Extracted records:
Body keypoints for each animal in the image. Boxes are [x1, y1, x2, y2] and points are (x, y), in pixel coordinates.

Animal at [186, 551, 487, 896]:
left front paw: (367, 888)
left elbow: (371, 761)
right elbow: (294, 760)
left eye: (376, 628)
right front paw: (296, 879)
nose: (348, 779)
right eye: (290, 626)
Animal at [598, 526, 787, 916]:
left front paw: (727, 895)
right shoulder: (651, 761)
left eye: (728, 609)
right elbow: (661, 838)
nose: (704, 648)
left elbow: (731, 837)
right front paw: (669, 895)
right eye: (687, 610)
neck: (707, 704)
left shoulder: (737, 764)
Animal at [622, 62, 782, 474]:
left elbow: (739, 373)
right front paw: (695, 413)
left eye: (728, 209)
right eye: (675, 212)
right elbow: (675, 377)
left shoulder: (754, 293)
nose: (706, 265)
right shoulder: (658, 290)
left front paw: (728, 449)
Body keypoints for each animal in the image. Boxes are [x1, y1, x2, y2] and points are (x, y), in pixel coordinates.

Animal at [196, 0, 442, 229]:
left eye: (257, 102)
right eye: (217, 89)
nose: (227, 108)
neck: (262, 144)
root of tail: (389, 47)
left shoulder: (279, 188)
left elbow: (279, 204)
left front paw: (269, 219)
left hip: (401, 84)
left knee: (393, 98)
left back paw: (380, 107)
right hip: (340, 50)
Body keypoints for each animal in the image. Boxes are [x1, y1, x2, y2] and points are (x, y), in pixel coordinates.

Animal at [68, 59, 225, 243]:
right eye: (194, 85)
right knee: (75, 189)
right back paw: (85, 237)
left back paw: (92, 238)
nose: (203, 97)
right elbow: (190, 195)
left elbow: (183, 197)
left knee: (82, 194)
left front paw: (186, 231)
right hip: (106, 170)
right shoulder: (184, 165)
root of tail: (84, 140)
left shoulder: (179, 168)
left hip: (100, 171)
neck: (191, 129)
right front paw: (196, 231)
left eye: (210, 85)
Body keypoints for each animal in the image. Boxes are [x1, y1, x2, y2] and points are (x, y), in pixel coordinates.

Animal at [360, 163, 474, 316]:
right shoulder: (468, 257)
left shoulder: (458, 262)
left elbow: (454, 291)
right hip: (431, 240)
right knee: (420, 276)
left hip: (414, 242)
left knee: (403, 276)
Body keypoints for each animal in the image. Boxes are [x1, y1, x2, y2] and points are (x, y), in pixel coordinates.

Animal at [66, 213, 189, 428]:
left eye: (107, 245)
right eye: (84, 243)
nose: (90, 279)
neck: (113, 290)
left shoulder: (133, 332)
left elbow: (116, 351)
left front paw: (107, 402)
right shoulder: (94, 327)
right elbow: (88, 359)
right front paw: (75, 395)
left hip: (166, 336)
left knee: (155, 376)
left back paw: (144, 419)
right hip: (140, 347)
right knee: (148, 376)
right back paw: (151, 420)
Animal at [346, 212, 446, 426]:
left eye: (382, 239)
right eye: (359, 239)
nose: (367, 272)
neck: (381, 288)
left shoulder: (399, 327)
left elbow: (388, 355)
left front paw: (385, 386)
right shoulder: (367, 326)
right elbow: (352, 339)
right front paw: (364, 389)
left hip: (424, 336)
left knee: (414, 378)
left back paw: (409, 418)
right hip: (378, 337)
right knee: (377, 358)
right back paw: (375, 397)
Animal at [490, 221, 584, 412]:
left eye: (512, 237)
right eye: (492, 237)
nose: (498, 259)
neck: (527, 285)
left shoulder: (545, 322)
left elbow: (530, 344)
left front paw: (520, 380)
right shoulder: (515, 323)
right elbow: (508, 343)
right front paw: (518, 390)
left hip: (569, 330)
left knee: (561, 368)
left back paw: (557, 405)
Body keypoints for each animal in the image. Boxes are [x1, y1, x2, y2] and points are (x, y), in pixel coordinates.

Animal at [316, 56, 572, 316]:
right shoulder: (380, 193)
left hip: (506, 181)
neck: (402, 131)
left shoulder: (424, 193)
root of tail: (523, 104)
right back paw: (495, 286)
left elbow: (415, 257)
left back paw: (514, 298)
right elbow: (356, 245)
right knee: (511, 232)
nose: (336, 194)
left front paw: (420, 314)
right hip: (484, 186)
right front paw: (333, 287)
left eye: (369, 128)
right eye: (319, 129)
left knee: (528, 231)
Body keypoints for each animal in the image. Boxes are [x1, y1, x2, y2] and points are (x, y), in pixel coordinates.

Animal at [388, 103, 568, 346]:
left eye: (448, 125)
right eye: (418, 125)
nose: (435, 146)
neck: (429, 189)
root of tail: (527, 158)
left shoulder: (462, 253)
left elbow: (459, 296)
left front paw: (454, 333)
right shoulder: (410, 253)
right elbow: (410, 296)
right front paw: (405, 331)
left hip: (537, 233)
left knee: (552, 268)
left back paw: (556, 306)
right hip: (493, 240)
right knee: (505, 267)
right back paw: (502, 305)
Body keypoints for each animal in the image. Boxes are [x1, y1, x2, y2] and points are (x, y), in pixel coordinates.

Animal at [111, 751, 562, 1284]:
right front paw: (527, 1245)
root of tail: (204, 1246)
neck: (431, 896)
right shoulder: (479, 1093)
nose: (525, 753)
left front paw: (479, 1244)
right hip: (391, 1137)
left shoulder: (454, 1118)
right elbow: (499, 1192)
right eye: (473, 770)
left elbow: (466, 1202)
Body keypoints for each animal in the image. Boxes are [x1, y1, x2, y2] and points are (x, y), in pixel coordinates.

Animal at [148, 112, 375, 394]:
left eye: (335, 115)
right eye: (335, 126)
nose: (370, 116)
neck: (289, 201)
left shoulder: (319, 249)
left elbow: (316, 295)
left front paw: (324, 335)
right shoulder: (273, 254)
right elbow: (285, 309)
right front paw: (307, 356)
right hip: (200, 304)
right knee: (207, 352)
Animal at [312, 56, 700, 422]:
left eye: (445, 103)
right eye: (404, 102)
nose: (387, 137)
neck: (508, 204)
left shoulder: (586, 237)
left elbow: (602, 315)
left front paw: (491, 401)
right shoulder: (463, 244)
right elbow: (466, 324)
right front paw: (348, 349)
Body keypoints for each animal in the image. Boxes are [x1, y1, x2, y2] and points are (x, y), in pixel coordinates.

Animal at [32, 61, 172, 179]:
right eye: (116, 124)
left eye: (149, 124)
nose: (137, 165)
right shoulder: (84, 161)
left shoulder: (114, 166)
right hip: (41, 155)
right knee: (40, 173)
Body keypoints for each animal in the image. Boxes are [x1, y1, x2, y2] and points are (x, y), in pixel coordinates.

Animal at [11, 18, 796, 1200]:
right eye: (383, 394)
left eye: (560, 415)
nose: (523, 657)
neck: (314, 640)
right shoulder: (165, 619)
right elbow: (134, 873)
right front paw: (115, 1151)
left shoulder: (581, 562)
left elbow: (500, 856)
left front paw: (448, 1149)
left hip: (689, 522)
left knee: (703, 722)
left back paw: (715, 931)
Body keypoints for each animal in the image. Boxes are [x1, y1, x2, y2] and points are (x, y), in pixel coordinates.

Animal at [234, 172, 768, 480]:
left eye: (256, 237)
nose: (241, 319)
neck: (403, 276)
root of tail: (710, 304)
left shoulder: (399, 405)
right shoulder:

What you are asked to do: Please reproduce the listing exactly, keeping every line as it is.

Output for this task:
Body keypoints for each animal in the image. Boxes are [x1, y1, x2, y2] and points are (x, y), in pixel coordinates.

Animal at [186, 551, 487, 896]:
left front paw: (367, 888)
left elbow: (371, 761)
right elbow: (294, 760)
left eye: (376, 628)
right front paw: (296, 879)
nose: (348, 779)
right eye: (290, 626)
Animal at [598, 526, 787, 916]:
left front paw: (727, 895)
right shoulder: (651, 761)
left eye: (728, 609)
right elbow: (661, 838)
nose: (704, 648)
left elbow: (731, 837)
right front paw: (669, 895)
right eye: (687, 610)
neck: (707, 704)
left shoulder: (737, 764)
Animal at [622, 62, 782, 474]:
left elbow: (739, 373)
right front paw: (695, 413)
left eye: (728, 209)
right eye: (675, 212)
right elbow: (675, 377)
left shoulder: (754, 293)
nose: (706, 265)
right shoulder: (658, 290)
left front paw: (728, 449)
Body keypoints for each animal in the image. Boxes are [x1, y1, x2, y2] and points are (x, y), in pixel coordinates.

Animal at [196, 0, 442, 229]:
left eye: (257, 102)
right eye: (217, 89)
nose: (227, 108)
neck: (262, 144)
root of tail: (389, 47)
left shoulder: (279, 188)
left elbow: (279, 204)
left front paw: (269, 219)
left hip: (401, 84)
left knee: (393, 98)
left back paw: (380, 107)
right hip: (340, 50)
Body keypoints for each animal in the image. Boxes are [x1, y1, x2, y2] and points are (x, y), in pixel coordinates.

Animal at [68, 59, 225, 243]:
right eye: (194, 85)
right knee: (75, 189)
right back paw: (85, 237)
left back paw: (92, 238)
nose: (203, 97)
right elbow: (190, 195)
left elbow: (183, 197)
left knee: (82, 194)
left front paw: (186, 231)
right hip: (106, 170)
right shoulder: (184, 165)
root of tail: (84, 140)
left shoulder: (179, 168)
left hip: (100, 171)
neck: (191, 129)
right front paw: (196, 231)
left eye: (210, 85)
Body keypoints for each animal in the image. Boxes are [x1, y1, x2, y2] and points are (x, y), in pixel coordinates.

Animal at [360, 163, 474, 316]:
right shoulder: (468, 257)
left shoulder: (458, 262)
left elbow: (454, 291)
right hip: (431, 240)
right knee: (420, 276)
left hip: (414, 242)
left knee: (403, 276)
Body keypoints for each animal in the image. Boxes are [x1, y1, x2, y2] and points are (x, y), in pixel coordinates.

Animal at [66, 213, 189, 428]:
left eye: (107, 245)
right eye: (84, 243)
nose: (90, 279)
neck: (113, 290)
left shoulder: (133, 332)
left elbow: (116, 351)
left front paw: (107, 402)
right shoulder: (94, 327)
right elbow: (88, 359)
right front paw: (75, 395)
left hip: (166, 336)
left knee: (155, 376)
left back paw: (144, 419)
right hip: (140, 347)
right knee: (148, 376)
right back paw: (151, 420)
Animal at [346, 212, 446, 426]:
left eye: (382, 239)
right eye: (359, 239)
nose: (367, 272)
neck: (381, 288)
left shoulder: (399, 327)
left elbow: (388, 355)
left front paw: (385, 386)
right shoulder: (367, 326)
right elbow: (352, 339)
right front paw: (364, 389)
left hip: (424, 336)
left knee: (414, 378)
left back paw: (409, 418)
right hip: (378, 337)
right knee: (377, 358)
right back paw: (375, 397)
Animal at [490, 221, 584, 412]:
left eye: (512, 237)
right eye: (492, 237)
nose: (498, 259)
neck: (527, 285)
left shoulder: (545, 322)
left elbow: (530, 344)
left front paw: (520, 380)
right shoulder: (515, 323)
right elbow: (508, 343)
right front paw: (518, 390)
left hip: (569, 330)
left knee: (561, 368)
left back paw: (557, 405)
Body keypoints for each animal in the image. Boxes are [x1, y1, x2, y2] and points are (x, y), in pixel coordinates.

Animal at [316, 56, 572, 316]:
right shoulder: (380, 193)
left hip: (506, 181)
neck: (402, 131)
left shoulder: (424, 193)
root of tail: (523, 104)
right back paw: (495, 286)
left elbow: (415, 257)
left back paw: (514, 298)
right elbow: (356, 245)
right knee: (511, 232)
nose: (336, 194)
left front paw: (420, 314)
right hip: (484, 186)
right front paw: (333, 287)
left eye: (369, 128)
right eye: (319, 129)
left knee: (528, 231)
Body keypoints for each animal in the image. Boxes are [x1, y1, x2, y2] and points are (x, y), in pixel coordinates.

Animal at [388, 103, 568, 346]:
left eye: (448, 125)
right eye: (418, 125)
nose: (435, 146)
neck: (429, 189)
root of tail: (527, 158)
left shoulder: (462, 253)
left elbow: (459, 296)
left front paw: (454, 333)
right shoulder: (410, 253)
right elbow: (410, 296)
right front paw: (405, 331)
left hip: (537, 233)
left knee: (552, 268)
left back paw: (556, 306)
right hip: (493, 240)
right knee: (505, 267)
right back paw: (502, 305)
Body keypoints for each animal in the image. Boxes are [x1, y1, x2, y2] and points are (x, y), in pixel coordinates.

Animal at [111, 751, 562, 1284]:
right front paw: (527, 1245)
root of tail: (204, 1246)
neck: (431, 896)
right shoulder: (479, 1093)
nose: (525, 753)
left front paw: (479, 1244)
right hip: (391, 1137)
left shoulder: (454, 1118)
right elbow: (499, 1192)
right eye: (473, 770)
left elbow: (466, 1202)
Body keypoints for each animal in the image. Boxes are [x1, y1, x2, y2] and points are (x, y), in pixel coordinates.

Animal at [148, 112, 375, 394]:
left eye: (335, 115)
right eye: (335, 126)
nose: (370, 116)
neck: (289, 201)
left shoulder: (319, 249)
left elbow: (316, 295)
left front paw: (324, 335)
right shoulder: (273, 254)
right elbow: (285, 309)
right front paw: (307, 356)
right hip: (200, 304)
right knee: (207, 352)
Animal at [312, 56, 700, 422]:
left eye: (445, 103)
right eye: (404, 102)
nose: (387, 137)
neck: (508, 204)
left shoulder: (586, 237)
left elbow: (602, 315)
left front paw: (491, 401)
right shoulder: (463, 244)
right elbow: (466, 324)
right front paw: (348, 349)
Body keypoints for each animal in the image. Boxes are [x1, y1, x2, y2] and points are (x, y), in pixel coordinates.

Animal at [32, 61, 172, 179]:
right eye: (116, 124)
left eye: (149, 124)
nose: (137, 165)
right shoulder: (84, 161)
left shoulder: (114, 166)
right hip: (41, 155)
right knee: (40, 173)
Body keypoints for each animal in the image. Boxes are [x1, y1, x2, y2] and points are (x, y), in pixel coordinates.

Animal at [11, 18, 796, 1200]:
right eye: (383, 394)
left eye: (560, 415)
nose: (523, 657)
neck: (314, 640)
right shoulder: (165, 619)
right elbow: (134, 873)
right front paw: (115, 1151)
left shoulder: (581, 562)
left elbow: (500, 856)
left front paw: (448, 1149)
left hip: (689, 522)
left knee: (703, 722)
left back paw: (715, 931)
Body keypoints for each animal in the image. Boxes are [x1, y1, x2, y2] and points are (x, y), in pixel coordinates.

Animal at [234, 172, 768, 480]:
left eye: (256, 237)
nose: (241, 319)
neck: (403, 276)
root of tail: (710, 304)
left shoulder: (399, 405)
right shoulder:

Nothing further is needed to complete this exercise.